◆ **What you should do**
Using the data below, repeat all of it precisely.

◆ **Data provided**

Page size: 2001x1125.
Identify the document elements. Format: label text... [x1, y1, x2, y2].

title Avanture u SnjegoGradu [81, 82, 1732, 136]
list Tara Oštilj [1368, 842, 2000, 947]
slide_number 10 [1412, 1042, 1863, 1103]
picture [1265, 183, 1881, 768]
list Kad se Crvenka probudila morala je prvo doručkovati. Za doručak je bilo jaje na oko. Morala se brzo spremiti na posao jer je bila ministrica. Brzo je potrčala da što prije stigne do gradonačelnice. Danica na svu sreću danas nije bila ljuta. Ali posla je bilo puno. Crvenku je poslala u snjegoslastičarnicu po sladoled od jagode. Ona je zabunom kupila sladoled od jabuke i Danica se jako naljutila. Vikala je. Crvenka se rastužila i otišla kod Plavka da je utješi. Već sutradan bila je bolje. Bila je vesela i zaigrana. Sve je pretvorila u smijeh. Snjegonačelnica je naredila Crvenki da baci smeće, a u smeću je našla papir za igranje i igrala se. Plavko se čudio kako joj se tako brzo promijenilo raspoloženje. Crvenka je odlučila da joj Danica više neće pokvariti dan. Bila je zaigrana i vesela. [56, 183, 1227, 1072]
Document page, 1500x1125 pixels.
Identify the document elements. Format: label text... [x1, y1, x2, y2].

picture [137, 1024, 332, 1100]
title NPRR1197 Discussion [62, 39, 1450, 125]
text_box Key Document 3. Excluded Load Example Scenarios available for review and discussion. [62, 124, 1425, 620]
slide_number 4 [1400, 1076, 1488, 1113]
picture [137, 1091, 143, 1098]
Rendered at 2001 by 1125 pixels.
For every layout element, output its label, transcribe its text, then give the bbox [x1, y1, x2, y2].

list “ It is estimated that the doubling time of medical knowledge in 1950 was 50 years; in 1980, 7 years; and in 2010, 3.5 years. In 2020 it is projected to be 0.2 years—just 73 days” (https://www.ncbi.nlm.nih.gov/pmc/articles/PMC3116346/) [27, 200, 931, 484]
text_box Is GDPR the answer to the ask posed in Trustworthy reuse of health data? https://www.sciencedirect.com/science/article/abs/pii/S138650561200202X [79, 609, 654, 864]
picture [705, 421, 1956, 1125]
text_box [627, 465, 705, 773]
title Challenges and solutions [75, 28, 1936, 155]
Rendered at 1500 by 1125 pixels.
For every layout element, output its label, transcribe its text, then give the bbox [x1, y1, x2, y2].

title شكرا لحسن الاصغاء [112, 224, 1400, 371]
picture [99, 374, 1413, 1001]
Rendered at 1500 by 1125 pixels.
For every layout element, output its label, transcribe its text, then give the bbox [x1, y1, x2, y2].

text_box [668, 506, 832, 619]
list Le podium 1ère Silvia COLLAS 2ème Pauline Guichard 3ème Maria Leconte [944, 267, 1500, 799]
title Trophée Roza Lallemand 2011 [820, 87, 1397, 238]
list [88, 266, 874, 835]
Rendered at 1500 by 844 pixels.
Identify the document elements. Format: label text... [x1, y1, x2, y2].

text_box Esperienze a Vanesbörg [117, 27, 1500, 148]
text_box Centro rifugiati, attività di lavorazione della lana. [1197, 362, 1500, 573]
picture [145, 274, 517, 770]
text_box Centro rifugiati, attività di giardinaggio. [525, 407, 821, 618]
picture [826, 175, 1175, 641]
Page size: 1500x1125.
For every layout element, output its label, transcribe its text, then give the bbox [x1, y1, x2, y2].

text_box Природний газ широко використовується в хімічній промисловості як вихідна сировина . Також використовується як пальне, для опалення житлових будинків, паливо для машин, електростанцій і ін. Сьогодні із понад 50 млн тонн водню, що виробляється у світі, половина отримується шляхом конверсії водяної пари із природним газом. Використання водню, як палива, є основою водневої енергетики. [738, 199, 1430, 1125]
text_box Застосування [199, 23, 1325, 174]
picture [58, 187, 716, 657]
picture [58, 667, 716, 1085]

◆ **Solution to the exercise**
Page size: 2001x1125.
Identify the document elements. Format: label text... [x1, y1, x2, y2].

title Avanture u SnjegoGradu [81, 82, 1732, 136]
list Tara Oštilj [1368, 842, 2000, 947]
slide_number 10 [1412, 1042, 1863, 1103]
picture [1265, 183, 1881, 768]
list Kad se Crvenka probudila morala je prvo doručkovati. Za doručak je bilo jaje na oko. Morala se brzo spremiti na posao jer je bila ministrica. Brzo je potrčala da što prije stigne do gradonačelnice. Danica na svu sreću danas nije bila ljuta. Ali posla je bilo puno. Crvenku je poslala u snjegoslastičarnicu po sladoled od jagode. Ona je zabunom kupila sladoled od jabuke i Danica se jako naljutila. Vikala je. Crvenka se rastužila i otišla kod Plavka da je utješi. Već sutradan bila je bolje. Bila je vesela i zaigrana. Sve je pretvorila u smijeh. Snjegonačelnica je naredila Crvenki da baci smeće, a u smeću je našla papir za igranje i igrala se. Plavko se čudio kako joj se tako brzo promijenilo raspoloženje. Crvenka je odlučila da joj Danica više neće pokvariti dan. Bila je zaigrana i vesela. [56, 183, 1227, 1072]
Document page, 1500x1125 pixels.
Identify the document elements. Format: label text... [x1, y1, x2, y2].

picture [137, 1024, 332, 1100]
title NPRR1197 Discussion [62, 39, 1450, 125]
text_box Key Document 3. Excluded Load Example Scenarios available for review and discussion. [62, 124, 1425, 620]
slide_number 4 [1400, 1076, 1488, 1113]
picture [137, 1091, 143, 1098]
Rendered at 2001 by 1125 pixels.
For every layout element, output its label, transcribe its text, then give the bbox [x1, y1, x2, y2].

list “ It is estimated that the doubling time of medical knowledge in 1950 was 50 years; in 1980, 7 years; and in 2010, 3.5 years. In 2020 it is projected to be 0.2 years—just 73 days” (https://www.ncbi.nlm.nih.gov/pmc/articles/PMC3116346/) [27, 200, 931, 484]
text_box Is GDPR the answer to the ask posed in Trustworthy reuse of health data? https://www.sciencedirect.com/science/article/abs/pii/S138650561200202X [79, 609, 654, 864]
picture [705, 421, 1956, 1125]
text_box [627, 465, 705, 773]
title Challenges and solutions [75, 28, 1936, 155]
Rendered at 1500 by 1125 pixels.
For every layout element, output its label, transcribe its text, then give the bbox [x1, y1, x2, y2].

title شكرا لحسن الاصغاء [112, 224, 1400, 371]
picture [99, 374, 1413, 1001]
Rendered at 1500 by 1125 pixels.
For every layout element, output its label, transcribe its text, then give the bbox [x1, y1, x2, y2].

text_box [668, 506, 832, 619]
list Le podium 1ère Silvia COLLAS 2ème Pauline Guichard 3ème Maria Leconte [944, 267, 1500, 799]
title Trophée Roza Lallemand 2011 [820, 87, 1397, 238]
list [88, 266, 874, 835]
Rendered at 1500 by 844 pixels.
Identify the document elements. Format: label text... [x1, y1, x2, y2].

text_box Esperienze a Vanesbörg [117, 27, 1500, 148]
text_box Centro rifugiati, attività di lavorazione della lana. [1197, 362, 1500, 573]
picture [145, 274, 517, 770]
text_box Centro rifugiati, attività di giardinaggio. [525, 407, 821, 618]
picture [826, 175, 1175, 641]
Page size: 1500x1125.
For every layout element, output its label, transcribe its text, then give the bbox [x1, y1, x2, y2].

text_box Природний газ широко використовується в хімічній промисловості як вихідна сировина . Також використовується як пальне, для опалення житлових будинків, паливо для машин, електростанцій і ін. Сьогодні із понад 50 млн тонн водню, що виробляється у світі, половина отримується шляхом конверсії водяної пари із природним газом. Використання водню, як палива, є основою водневої енергетики. [738, 199, 1430, 1125]
text_box Застосування [199, 23, 1325, 174]
picture [58, 187, 716, 657]
picture [58, 667, 716, 1085]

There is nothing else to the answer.